Sonate Crépusculaire
Et tout doucement, tu vois, je suis parti. C’était comme un murmure, un bruissement dans les arbres de là-bas, une légère inquiétude. La mer a continué à recouvrir le sable, les animaux ont vécu et puis sont morts, la maison et ses annexes ont vieilli au rythme des saisons, de plus en plus troublées. Ils ont dit au journal que tout était de notre faute : la détérioration du climat et toutes ses conséquences, de la sécheresse aux raz de marée, la pauvreté du monde et les inégalités nord-sud, est-ouest, centre-rien, jusqu’à la probable et prochaine extinction du soleil, tout est de ta faute, la nôtre, la mienne. Et ce tout est alors devenu notre ennemi, les macrotrucs et les micromachins, les insectes, les plantes, les pigeons, les voisins et même ton ombre, tu devais apprendre à t’en méfier, elle finirait par briser le miroir et tu sais bien le malheur…
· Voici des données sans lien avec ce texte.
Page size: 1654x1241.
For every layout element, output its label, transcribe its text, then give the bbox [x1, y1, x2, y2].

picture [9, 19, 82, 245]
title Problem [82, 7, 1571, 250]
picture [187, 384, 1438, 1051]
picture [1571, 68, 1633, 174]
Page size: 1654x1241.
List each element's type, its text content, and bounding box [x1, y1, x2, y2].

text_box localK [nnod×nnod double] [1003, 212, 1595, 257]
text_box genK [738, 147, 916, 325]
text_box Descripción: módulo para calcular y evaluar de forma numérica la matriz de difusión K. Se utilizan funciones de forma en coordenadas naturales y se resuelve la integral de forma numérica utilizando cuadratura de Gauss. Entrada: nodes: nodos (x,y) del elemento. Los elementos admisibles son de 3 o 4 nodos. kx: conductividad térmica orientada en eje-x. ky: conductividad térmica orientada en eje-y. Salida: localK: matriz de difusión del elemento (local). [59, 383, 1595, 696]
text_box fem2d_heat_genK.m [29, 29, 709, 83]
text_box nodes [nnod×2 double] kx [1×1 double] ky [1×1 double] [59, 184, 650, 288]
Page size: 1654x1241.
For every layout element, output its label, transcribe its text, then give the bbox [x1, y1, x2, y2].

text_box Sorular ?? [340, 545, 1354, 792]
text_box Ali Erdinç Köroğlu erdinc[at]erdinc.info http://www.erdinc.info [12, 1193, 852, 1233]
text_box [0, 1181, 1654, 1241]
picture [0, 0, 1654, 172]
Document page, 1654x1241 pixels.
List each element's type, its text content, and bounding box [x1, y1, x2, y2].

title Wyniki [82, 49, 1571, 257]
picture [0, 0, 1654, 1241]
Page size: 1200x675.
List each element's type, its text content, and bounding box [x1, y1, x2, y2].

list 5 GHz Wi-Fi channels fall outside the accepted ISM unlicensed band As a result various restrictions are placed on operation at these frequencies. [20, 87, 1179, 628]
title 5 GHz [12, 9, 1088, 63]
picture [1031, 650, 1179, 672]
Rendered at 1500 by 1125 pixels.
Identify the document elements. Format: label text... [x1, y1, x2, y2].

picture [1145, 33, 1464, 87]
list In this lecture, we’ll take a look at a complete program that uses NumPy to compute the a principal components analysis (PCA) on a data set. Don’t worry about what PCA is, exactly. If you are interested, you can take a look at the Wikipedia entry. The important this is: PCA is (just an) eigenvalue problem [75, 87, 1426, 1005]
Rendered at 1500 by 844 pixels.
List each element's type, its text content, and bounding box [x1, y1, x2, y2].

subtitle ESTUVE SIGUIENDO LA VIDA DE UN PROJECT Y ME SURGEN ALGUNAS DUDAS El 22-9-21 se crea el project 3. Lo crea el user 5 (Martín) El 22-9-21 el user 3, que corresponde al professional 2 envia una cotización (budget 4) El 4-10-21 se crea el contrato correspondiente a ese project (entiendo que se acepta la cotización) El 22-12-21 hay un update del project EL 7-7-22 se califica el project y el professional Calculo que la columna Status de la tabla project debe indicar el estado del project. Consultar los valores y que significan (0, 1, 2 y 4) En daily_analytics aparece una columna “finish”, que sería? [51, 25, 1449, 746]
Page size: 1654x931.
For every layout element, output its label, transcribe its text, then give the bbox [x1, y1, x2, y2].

Pourtant je me souviens des soirées chaudes et claires dans les Palais de l’Oasis, la réverbération des ultimes rayons du soleil sur les feuilles et les palmes, l’incessant et élégant ballet des chiroptères recueillant les sacrifices lascifs, masses quotidiennes de chitines agonisantes à la surface des eaux, offertes en dernier ressort du jour par les peuplades insectes des grands bassins. Je me souviens de nos abandons d’ivresse dans les doux alcools de figue, je me souviens de tes lèvres quand elles devenaient pleines et rouges et de ces fauves domestiqués qui venaient te manger dans la main. Je me souviens des livres et des rouleaux par milliers, anachronique volonté de les figer à jamais ensemble et à demeure, j’entends encore les rythmes et les vocables des langues mortes remplacées aujourd’hui et de concert par un patois vivace, viral et vérolé. Jadis quand tu étais Souveraine des Oasis.
Les stroboscopes détruiront tout, annihileront toute conscience en toi et toute conscience de toi, baby, jusqu’à nous calciner la cervelle en allumant nos nerfs optiques et c’est tellement trop trop trop délirant, you know, de se répandre en décharges neuronales communes, électrisant les troupeaux assemblés, crachotant dans les basses de sombres prémonitions enfouies, voletant jusqu’aux arpèges décidemment saturés de décibels des hauts plateaux de la scène où se tortillent tels deux frelons entamant leur danse de mort les dernières pin up bisexuelles à la mode déguisa-déshabillées en chiennes de compétition.
Mais toi tu danses, tu es le serpent qui se love et le félin qui se fend, tu es la somme des gestes précis et répétés d’inconscience depuis le premier feu des hommes dont les flammes se mirent à se tortiller en torches incendiaires. Tu es l’alcool blanc amer consumé en cendres liquides énergisantes, les profondes brûlures au troisième degré des doigts consommés, la chaleur hivernante et silencieuse qui fracasse les mondes clos de son tempo d’outrance.
Et l’on se fait dévorer par l’irisation de tes yeux aux reflets de débauches d’Allemagne, par ta moue et tes caprices d’Italie, je sais tes pêchés, tu connais mes excès. L’Oasis est à nous, l’envahisseur à nos portes est si loin. Que demain le sort s’inverse et la victoire d’Actium alexandrisera le monde jusqu’à la quête posthume de ses étoiles. En attendant tu fumes et de ces volutes vertes désinhibantes viendra tout à l’heure la soif avide de se fondre dans l’autre, de se fusionner à son derme et ses odeurs, de s’offrir en mourant en lui, à la lumière vacillante des nacelles de nacre brillante répandant leurs lueurs crépusculaires sur les eaux calmes des sources noires ensablées. Demain l’Oasis et ses Palais seront balayés. Demain les fauves seront tués ou, plus chanceux, retrouveront les déserts, demain l’alcool sera bu par d’autres car c’est le seul immortel, demain Cléopâtre et Marc-Antoine désincarnés-réincarnés ne passeront jamais plus le Rhin de leurs rêves.